The intersection of Magnolia Avenue and College Street serves as a stark reminder of just how serious the rivalry is. It’s quiet now, a Monday morning, but come Saturday it’ll morph into the epicenter of one of college football’s greatest spectacles… the Iron Bowl.
Three years ago, somebody tried to take this revered gathering place away from them. It was one of them; one of the Alabama fans.
Wrought with pain having seen his beloved Bear Bryant statue adorned in a Cam Newton jersey after the 2010 Auburn Tigers took down the Alabama Crimson Tide on their way a national championship, Harvey Almorn Updyke, Jr. sprang into action. He drove to downtown Auburn, and made his way for the corner.
He past the corner store where hundreds of thousands of Auburn fans have gotten the roll of toilet paper they’d get to blanket the two famed oak trees in celebration of another War Eagle win. What he did next crossed the boundaries of even a rivalry that seems to know no bounds.
Auburn fans and Alabama fans hate each other. They hate each other in a way really only befitting of sport, and they hate each other with an intensity only befitting of college football.
But even in a rivalry as heated as this, it’s not always about the hate.
Roughly 65 years ago, the hate had forced the Iron Bowl off the map. The two schools wouldn’t, couldn’t and didn’t play each other.
The state of Alabama remained permanently divided over crimson and orange, but there was never any resolution. Just never-ending smack talk always concluded by a “Roll Damn Tide” or a “War Damn Eagle.”
There were no winners and no losers.
However, a few folks had enough. Dick Coffee and a few influential friends from Alabama made inroads with the Auburn administration with help from a few influential friends at Auburn, and in 1948 they convinced the two schools to start playing again.
Dick Coffee was there for that Iron Bowl and every other Iron Bowl between 1948 and 2012. He was there for every other Alabama game at every other stadium in the country (both home and away) for the rest of his life.
He passed away last year having attended 781 Alabama Crimson Tide games in a row. He was on Auburn’s many times. He likely walked past Toomer’s Corner, sometimes jubilant in victory and other times dejected in defeat.

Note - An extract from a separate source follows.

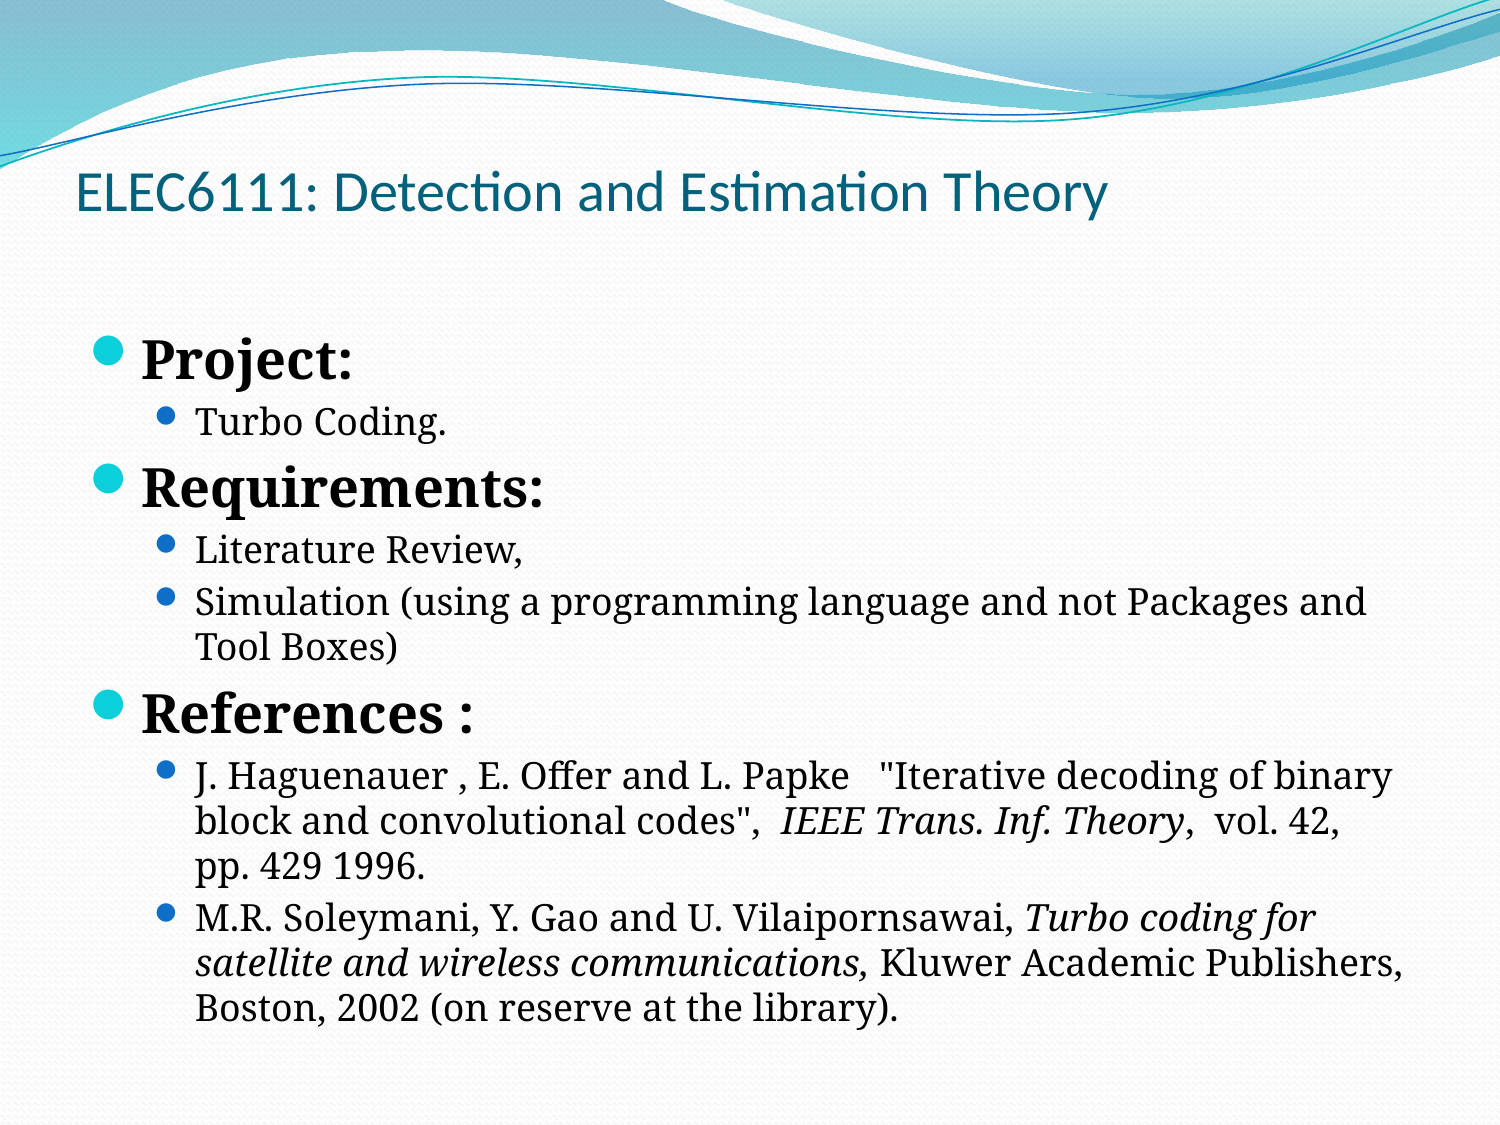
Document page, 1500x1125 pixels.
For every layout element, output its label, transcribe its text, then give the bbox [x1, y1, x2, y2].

He probably cursed those Barners—even admonished the silliness of papering the trees—but never once did he think to do what Harvey Updyke did. Thousands of other Alabama fans over the years did the same.
On Saturday, the rivalry starts a new chapter.
It will be the first Iron Bowl since the trees were removed and the soil was overturned, eliminating the last remnants of an act of a desperate man. In the years since “Al from Dadeville” did what he did, Alabama has flourished while Auburn has struggled.
The Crimson Tide have won three of the last four national championships, and while Auburn has a title of their own, they’ve also seen winless SEC seasons and a change at head coach.
It’s Gus Malzahn’s job now.
He was the architect of the brilliant offense that powered Auburn’s title run with Cam Newton. Most people believe he deserved credit for the title as de facto head coach in lieu of Gene Chizik’s ineptitude.
Now, a year after going 0-8 in the SEC and getting trounced by Alabama in a meaningless Iron Bowl, he’s got his Tigers back in the national spotlight. Malzahn will host the No. 1 team in the country on Saturday with a chance to make the Auburn Tigers legitimate national title contenders.
A rivalry that’s been entirely one-sided since a heinous act robbed one school of a landmark and the other of its dignity finally seems reinvigorated. It never lost its intensity, but now it’s finally significant again.
There are national title and BCS implications. A state hinges on the outcome.
Even after it dies, College and Magnolia lives.